WHAT YOU ARE ASKED TO DO => Output the data below exactly, images excluded.

(Stored dataset items)
⟨
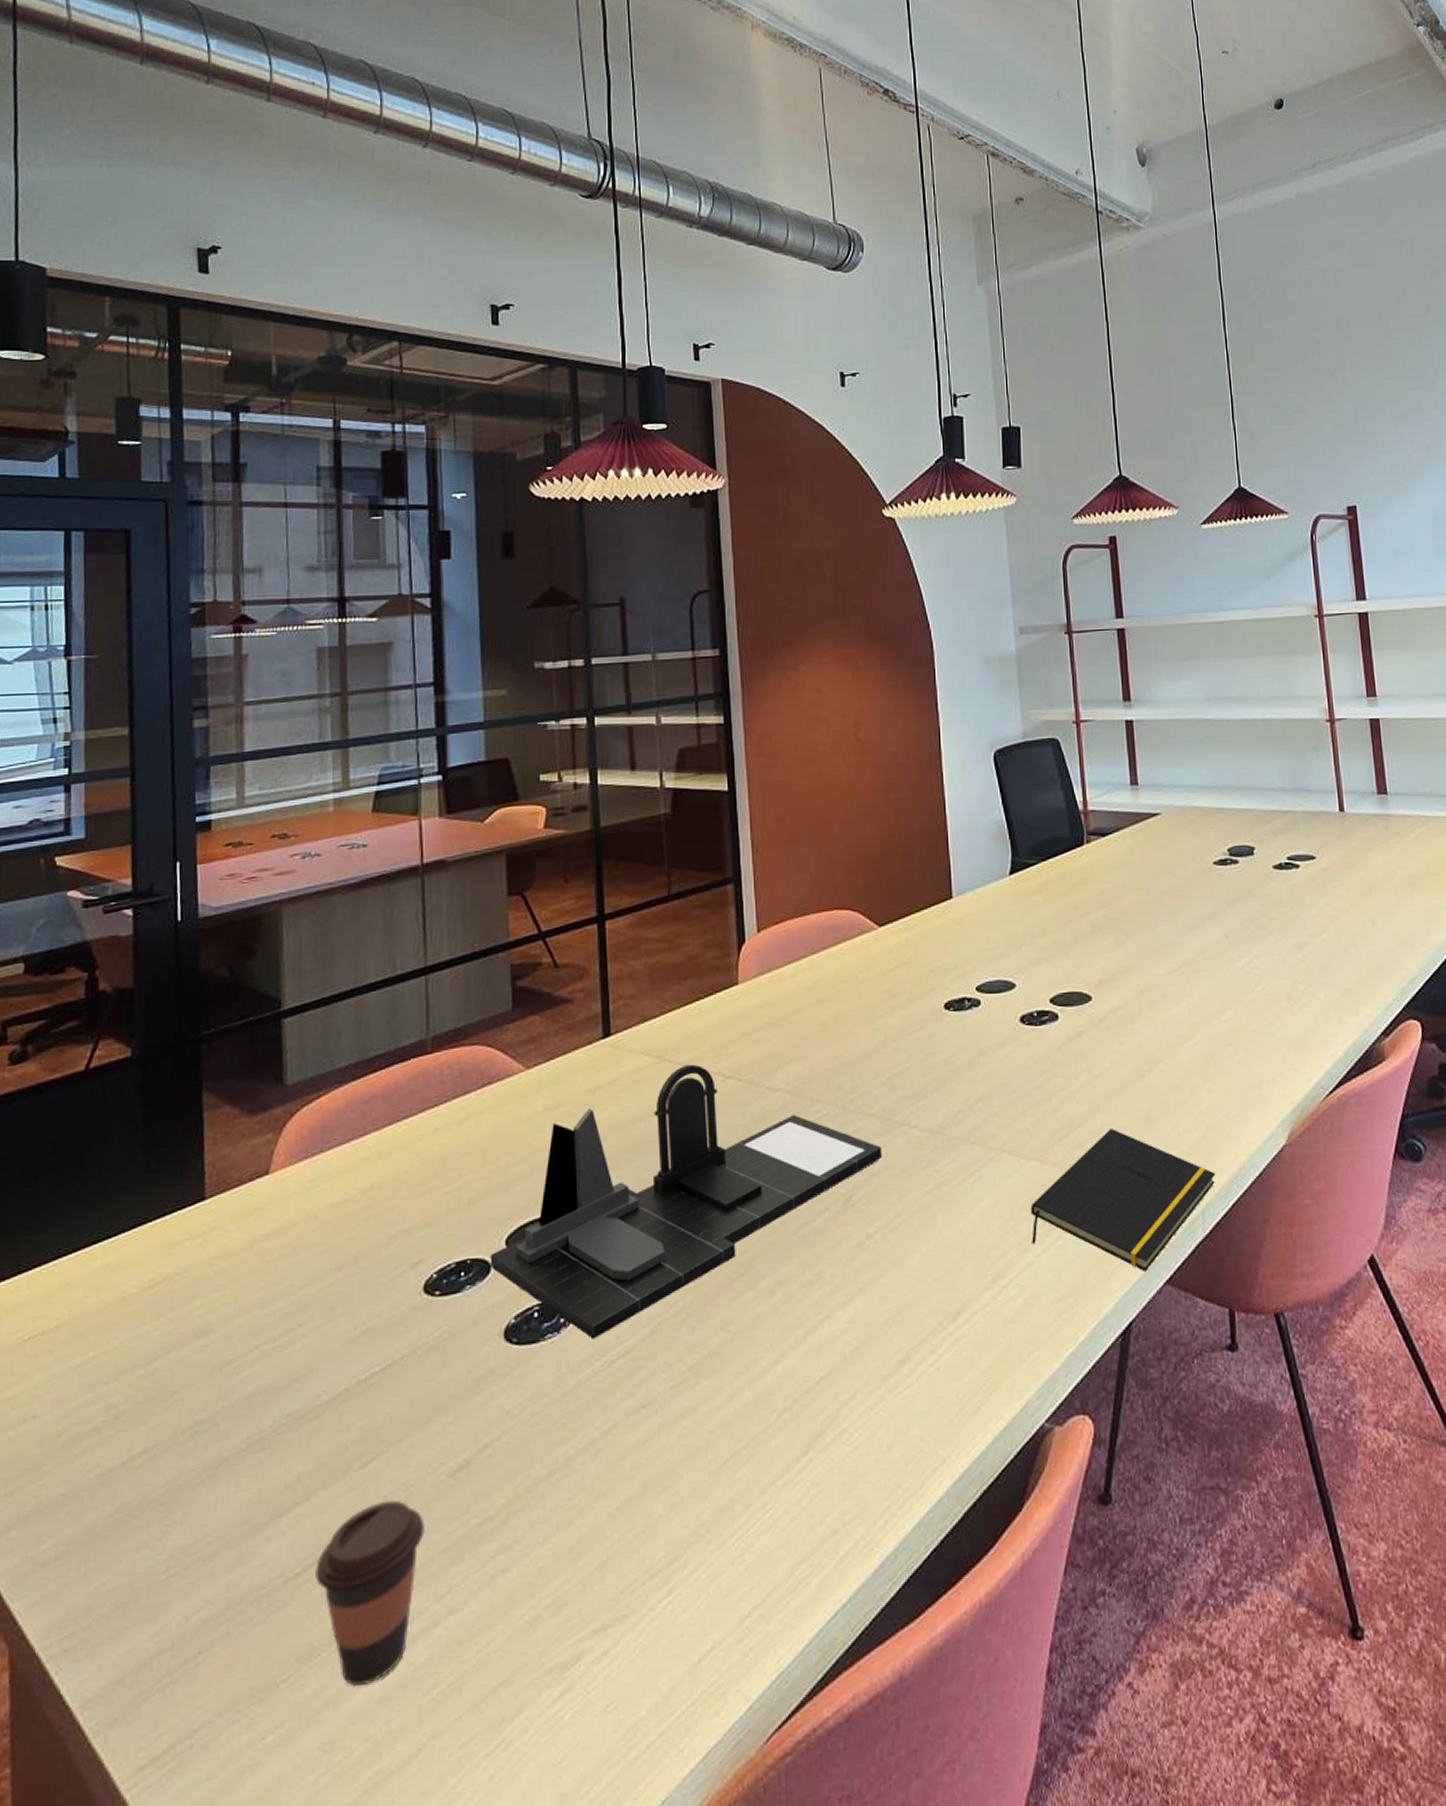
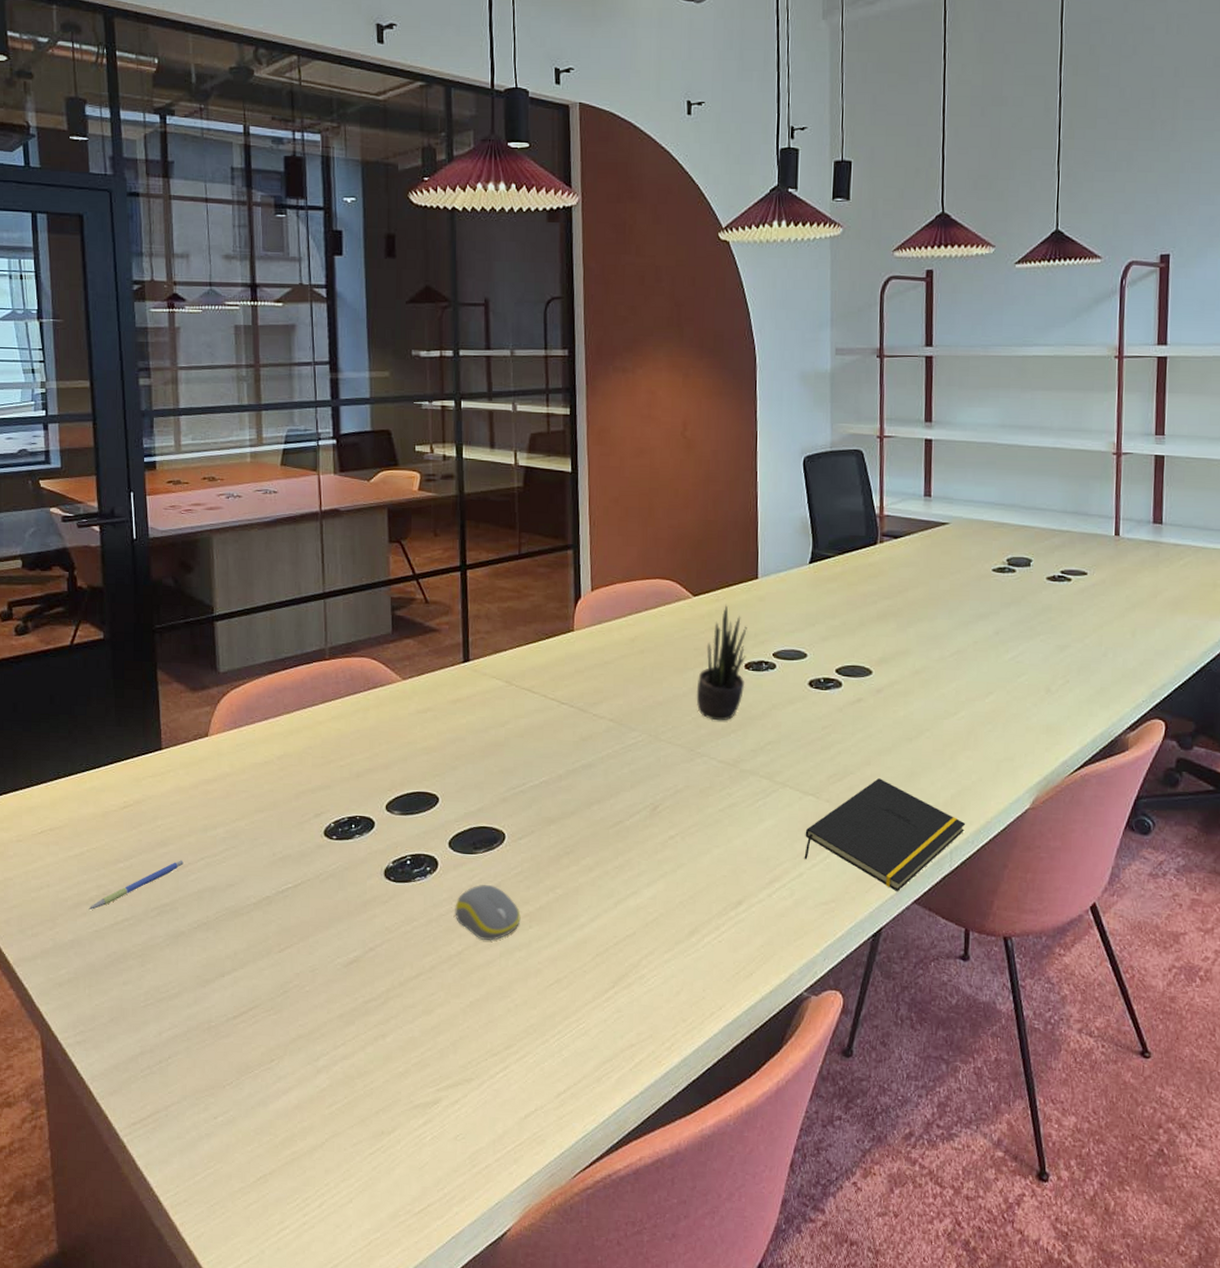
pen: none [91,1353,230,1444] -> present [89,860,184,910]
coffee cup: present [314,1500,426,1687] -> none [247,976,327,1096]
desk organizer: present [490,1064,882,1340] -> none [374,690,685,886]
computer mouse: none [598,1331,684,1411] -> present [455,884,521,941]
potted plant: none [889,932,946,1079] -> present [696,604,747,721]

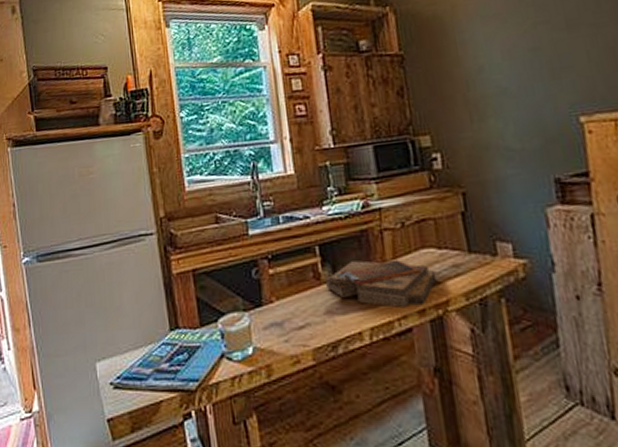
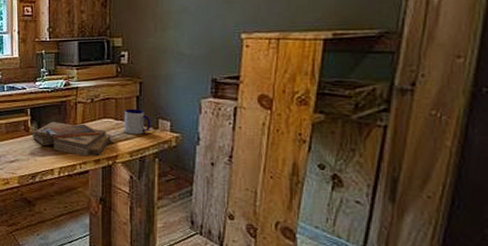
mug: none [448,230,488,268] -> present [124,108,151,135]

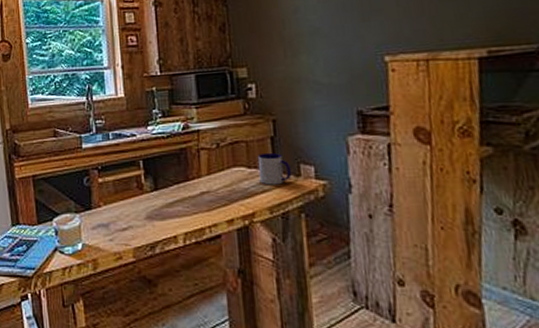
clipboard: present [33,122,111,157] -> none [147,175,245,218]

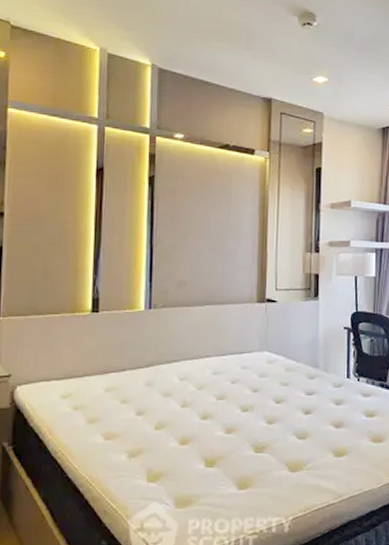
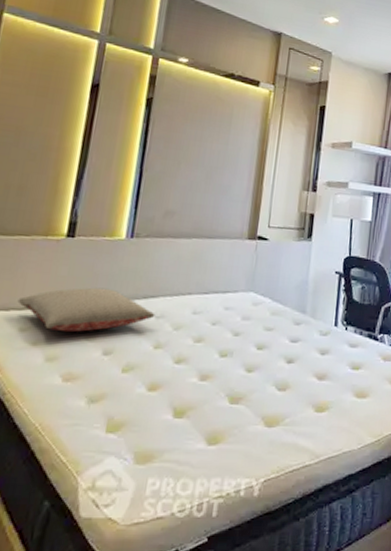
pillow: none [56,356,179,397] -> present [17,287,155,333]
⟩
SOLUTION =>
pen: none [91,1353,230,1444] -> present [89,860,184,910]
coffee cup: present [314,1500,426,1687] -> none [247,976,327,1096]
desk organizer: present [490,1064,882,1340] -> none [374,690,685,886]
computer mouse: none [598,1331,684,1411] -> present [455,884,521,941]
potted plant: none [889,932,946,1079] -> present [696,604,747,721]

mug: none [448,230,488,268] -> present [124,108,151,135]

clipboard: present [33,122,111,157] -> none [147,175,245,218]

pillow: none [56,356,179,397] -> present [17,287,155,333]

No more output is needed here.